▶ **Task instructions**
Please gather every line in the data below that contains the word "nicht", copying each one out in full.
Top of The data
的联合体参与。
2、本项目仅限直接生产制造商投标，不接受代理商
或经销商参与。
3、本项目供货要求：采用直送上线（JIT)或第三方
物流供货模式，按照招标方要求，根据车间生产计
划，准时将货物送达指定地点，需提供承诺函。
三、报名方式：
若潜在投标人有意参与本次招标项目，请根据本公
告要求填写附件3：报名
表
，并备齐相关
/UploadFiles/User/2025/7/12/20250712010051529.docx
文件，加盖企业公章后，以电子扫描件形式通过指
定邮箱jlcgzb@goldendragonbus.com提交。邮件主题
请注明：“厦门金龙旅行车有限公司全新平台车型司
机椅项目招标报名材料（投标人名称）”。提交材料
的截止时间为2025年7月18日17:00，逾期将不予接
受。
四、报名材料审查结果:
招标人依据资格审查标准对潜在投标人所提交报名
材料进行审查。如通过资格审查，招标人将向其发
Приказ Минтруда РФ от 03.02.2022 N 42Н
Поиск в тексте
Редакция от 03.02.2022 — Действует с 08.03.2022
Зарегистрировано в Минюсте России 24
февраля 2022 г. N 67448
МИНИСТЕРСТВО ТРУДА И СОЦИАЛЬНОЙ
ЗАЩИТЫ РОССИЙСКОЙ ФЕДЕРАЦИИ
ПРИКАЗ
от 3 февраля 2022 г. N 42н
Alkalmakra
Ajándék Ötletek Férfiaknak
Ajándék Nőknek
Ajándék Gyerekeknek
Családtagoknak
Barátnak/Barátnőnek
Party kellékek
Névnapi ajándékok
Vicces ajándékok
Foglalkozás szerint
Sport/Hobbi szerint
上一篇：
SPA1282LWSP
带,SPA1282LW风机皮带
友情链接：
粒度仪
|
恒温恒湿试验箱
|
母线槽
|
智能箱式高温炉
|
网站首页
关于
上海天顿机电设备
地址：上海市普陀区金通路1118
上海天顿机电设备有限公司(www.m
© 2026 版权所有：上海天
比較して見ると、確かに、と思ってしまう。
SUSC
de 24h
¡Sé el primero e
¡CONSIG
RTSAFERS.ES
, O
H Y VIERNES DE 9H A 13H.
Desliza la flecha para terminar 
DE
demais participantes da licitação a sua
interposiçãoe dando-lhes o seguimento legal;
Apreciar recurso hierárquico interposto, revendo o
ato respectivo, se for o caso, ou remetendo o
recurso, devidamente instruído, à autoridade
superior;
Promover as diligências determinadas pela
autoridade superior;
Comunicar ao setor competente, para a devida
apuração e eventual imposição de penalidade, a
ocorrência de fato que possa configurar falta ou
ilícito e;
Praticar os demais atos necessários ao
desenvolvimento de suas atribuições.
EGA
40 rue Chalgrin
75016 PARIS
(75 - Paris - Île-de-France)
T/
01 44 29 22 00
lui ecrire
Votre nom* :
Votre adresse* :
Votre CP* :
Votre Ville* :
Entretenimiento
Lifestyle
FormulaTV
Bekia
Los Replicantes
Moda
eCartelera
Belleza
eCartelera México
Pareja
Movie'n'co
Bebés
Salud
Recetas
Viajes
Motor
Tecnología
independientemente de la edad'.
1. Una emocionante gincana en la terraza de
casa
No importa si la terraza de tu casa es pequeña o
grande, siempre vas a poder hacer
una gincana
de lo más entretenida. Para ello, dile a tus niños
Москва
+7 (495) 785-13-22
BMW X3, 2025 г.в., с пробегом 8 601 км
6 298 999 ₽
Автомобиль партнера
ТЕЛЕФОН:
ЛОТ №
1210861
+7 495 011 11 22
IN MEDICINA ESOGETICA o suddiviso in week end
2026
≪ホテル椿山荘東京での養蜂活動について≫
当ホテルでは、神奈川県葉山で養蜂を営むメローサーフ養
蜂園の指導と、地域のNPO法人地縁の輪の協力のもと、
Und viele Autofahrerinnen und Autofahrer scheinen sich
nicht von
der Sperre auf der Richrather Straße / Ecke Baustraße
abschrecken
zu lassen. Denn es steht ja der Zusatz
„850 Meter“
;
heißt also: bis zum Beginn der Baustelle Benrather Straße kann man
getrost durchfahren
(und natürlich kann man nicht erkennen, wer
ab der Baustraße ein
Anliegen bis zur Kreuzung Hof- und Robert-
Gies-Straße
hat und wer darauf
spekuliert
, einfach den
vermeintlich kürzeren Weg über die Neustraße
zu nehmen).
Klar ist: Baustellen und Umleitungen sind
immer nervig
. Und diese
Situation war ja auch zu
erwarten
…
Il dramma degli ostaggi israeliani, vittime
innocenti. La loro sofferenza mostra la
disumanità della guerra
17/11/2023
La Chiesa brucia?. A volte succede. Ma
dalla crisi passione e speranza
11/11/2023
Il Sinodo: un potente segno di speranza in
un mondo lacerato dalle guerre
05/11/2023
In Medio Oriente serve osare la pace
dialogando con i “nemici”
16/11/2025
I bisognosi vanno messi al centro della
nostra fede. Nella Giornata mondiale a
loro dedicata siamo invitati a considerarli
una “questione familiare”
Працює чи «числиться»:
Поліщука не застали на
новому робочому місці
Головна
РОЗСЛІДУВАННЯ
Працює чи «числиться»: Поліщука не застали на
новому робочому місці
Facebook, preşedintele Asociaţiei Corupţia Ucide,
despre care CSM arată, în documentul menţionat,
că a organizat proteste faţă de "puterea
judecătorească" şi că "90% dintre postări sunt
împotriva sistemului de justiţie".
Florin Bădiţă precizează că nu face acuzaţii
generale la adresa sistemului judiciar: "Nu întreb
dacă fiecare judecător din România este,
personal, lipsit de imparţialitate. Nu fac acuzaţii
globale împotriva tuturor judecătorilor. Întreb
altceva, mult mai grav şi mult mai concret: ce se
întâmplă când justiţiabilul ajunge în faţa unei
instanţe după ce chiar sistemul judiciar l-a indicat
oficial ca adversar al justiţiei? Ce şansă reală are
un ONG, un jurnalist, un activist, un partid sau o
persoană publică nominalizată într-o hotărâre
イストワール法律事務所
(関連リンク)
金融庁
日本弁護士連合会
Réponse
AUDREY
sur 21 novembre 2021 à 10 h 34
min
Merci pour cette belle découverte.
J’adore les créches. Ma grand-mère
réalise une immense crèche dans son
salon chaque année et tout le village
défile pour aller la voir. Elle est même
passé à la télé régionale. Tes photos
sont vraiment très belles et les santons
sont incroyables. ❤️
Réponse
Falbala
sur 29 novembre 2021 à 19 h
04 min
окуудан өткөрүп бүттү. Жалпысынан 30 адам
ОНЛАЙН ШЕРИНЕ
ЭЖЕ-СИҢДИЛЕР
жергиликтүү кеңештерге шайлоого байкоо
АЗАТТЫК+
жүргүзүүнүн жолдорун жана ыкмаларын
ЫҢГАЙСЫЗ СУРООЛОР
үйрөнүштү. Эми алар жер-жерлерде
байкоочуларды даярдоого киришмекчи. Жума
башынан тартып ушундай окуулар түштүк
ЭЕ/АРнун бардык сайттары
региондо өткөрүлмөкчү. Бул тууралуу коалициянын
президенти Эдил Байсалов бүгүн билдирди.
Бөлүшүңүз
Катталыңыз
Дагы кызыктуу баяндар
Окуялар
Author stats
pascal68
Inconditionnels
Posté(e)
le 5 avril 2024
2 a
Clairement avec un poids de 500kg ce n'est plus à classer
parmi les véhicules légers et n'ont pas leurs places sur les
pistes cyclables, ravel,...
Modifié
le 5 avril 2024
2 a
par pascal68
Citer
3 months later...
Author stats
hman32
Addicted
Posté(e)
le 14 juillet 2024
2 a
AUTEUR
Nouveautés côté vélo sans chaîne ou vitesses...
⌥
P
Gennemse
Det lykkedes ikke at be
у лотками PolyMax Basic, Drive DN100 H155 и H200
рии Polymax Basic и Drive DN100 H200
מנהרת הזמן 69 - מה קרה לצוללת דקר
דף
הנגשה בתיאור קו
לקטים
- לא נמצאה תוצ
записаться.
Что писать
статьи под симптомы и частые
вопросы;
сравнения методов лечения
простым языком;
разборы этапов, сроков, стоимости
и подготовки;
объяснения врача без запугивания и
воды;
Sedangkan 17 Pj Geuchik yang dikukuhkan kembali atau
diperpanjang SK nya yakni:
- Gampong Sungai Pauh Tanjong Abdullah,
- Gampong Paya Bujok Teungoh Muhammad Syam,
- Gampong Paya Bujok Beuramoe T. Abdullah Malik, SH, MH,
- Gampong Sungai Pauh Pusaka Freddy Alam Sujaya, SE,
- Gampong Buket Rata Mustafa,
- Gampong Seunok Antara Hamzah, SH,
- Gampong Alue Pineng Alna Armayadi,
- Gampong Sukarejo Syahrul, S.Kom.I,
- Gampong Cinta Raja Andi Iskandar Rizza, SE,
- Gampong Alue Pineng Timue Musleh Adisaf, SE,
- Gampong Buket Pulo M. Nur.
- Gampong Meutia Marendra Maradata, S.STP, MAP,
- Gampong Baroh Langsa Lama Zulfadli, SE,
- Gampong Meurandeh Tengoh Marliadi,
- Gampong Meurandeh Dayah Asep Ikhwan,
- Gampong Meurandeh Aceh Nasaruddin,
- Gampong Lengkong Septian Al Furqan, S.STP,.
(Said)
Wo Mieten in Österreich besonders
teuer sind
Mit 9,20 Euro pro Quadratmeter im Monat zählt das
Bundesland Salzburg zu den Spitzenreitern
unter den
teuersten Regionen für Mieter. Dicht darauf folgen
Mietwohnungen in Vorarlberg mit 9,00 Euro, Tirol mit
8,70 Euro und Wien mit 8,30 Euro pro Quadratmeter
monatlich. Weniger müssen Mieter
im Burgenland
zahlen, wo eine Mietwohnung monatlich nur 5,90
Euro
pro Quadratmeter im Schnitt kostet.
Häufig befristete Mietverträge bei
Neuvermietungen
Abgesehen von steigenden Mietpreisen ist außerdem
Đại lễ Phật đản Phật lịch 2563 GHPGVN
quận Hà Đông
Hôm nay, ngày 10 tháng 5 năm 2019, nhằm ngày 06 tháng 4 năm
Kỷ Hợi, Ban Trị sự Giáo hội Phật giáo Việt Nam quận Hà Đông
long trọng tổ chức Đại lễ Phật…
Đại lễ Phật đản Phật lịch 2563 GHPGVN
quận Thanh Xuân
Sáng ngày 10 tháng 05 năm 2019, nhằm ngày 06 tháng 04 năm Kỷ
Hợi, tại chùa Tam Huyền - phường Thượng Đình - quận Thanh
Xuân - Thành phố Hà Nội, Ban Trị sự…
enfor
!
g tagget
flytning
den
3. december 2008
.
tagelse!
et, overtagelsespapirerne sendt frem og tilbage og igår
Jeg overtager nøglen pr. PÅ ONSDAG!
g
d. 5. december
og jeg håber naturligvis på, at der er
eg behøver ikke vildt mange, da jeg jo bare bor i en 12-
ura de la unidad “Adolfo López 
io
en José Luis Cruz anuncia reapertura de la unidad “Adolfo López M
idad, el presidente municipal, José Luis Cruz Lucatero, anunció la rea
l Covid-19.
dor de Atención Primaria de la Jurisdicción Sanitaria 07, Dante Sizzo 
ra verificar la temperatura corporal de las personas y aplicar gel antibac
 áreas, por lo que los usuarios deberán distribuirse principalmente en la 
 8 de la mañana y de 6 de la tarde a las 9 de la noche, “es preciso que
Bottom of The data
▶ **Final answer**
nicht von
(und natürlich kann man nicht erkennen, wer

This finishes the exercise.